Octágono espiral

Mire al frente y el pequeño punto que había visto antes comenzó a girar sobre su eje, era plano y translúcido. Yo lo percibía por la distorsión de color que producía sobre las hojas del árbol. Era como si estuviera superpuesto a la imagen de la realidad que percibía.

Lo vi rotar y el objeto se desplazó hacia mí lentamente, haciéndose más grande mientras se acercaba hasta que se situó justo delante del parabrisas del coche.

Así lo pude ver más claramente. Era una superficie plana y translúcida casi transparente de unos diez centímetros que rotaba lentamente de derecha a izquierda. Reparé en la forma que tenía y me dí cuenta que era un octágono. 

Como si el objeto fuera consciente, ahora que lo había visto se alejaba hasta situarse en su posición original en la copa del árbol que tenía frente a mi.

El octágono continuó girando y yo no podía dejar de verlo. Y de un momento a otro como una ola expansiva, otros octágonos comenzaron a aparecer rodeando al primero, miles, y miles de pequeños octágonos rotando sobre su eje. Hasta que cubrieron por completo todo mi campo visual.

La casa, la calle, el árbol, la barda, el gato, el auto, el parabrisas, mis manos, todo estaba impregnado de miles y millones de diminutos octágonos giratorios.

Curiosamente todos giraban a un ritmo ligeramente diferente.   

No sentía miedo, más bien estaba en un estado de total admiración hacia lo que estaba presenciando.

Y entonces de nueva cuenta, el mismo octágono inicial, se desprendió de su posición original y se acercó hasta detenerse a unos centímetros del parabrisas del auto.

Mientras giraba, el centro del octágono se comenzó estirar como un cristal líquido y espeso. Como si algo estirase del centro de la figura hacía arriba y hacia abajo, se comenzó a dibujar la silueta de dos conos que compartían la misma base. El octágono adquirió volumen.
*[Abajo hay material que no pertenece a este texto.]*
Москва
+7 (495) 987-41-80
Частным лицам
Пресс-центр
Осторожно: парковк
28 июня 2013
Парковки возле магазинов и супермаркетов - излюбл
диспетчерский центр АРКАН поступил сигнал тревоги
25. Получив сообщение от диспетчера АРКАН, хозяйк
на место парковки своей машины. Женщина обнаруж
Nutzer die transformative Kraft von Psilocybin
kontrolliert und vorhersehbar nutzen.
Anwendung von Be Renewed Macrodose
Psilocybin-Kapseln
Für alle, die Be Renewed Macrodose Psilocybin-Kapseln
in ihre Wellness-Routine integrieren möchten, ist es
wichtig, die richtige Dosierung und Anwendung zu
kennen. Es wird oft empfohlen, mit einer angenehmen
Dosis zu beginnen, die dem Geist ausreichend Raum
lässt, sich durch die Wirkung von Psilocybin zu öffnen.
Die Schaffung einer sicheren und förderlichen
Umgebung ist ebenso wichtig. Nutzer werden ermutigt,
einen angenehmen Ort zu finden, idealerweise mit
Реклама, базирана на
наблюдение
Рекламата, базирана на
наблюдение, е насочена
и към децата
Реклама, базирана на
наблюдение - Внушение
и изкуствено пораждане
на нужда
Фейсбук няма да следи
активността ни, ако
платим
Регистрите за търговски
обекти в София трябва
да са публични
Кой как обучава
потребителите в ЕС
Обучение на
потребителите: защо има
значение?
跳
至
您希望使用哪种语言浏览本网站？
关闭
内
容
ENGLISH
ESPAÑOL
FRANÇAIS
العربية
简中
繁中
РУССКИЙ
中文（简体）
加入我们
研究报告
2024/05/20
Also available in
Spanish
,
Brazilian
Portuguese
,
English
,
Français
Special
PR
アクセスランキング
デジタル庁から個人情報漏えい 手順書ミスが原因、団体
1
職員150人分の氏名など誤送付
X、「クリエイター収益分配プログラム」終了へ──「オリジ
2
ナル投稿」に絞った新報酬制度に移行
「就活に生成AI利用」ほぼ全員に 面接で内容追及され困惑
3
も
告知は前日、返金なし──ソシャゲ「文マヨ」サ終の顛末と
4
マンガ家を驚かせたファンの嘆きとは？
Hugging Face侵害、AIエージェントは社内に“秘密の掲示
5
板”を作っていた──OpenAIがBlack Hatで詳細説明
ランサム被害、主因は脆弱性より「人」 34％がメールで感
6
Pero mientras giraba con lentitud la base, las puntas de ambos extremos cónicos parecían no hacerlo. Por lo que el efecto produjo unas hendiduras en aquel cristal formando una espiral.

Una vez que la espiral estuvo completa, la figura rotó noventa grados, y colocó la punta superior de la espiral hacia mí. Sin dejar de rota, y vi que seguía teniendo la forma octagonal en la parte más ancha de la figura, en su centro.

De nuevo, la figura volvió a rotar noventa grados y pude ver la espiral translúcida de dos puntas con el centro más ancho y de forma octagonal que giraba lentamente.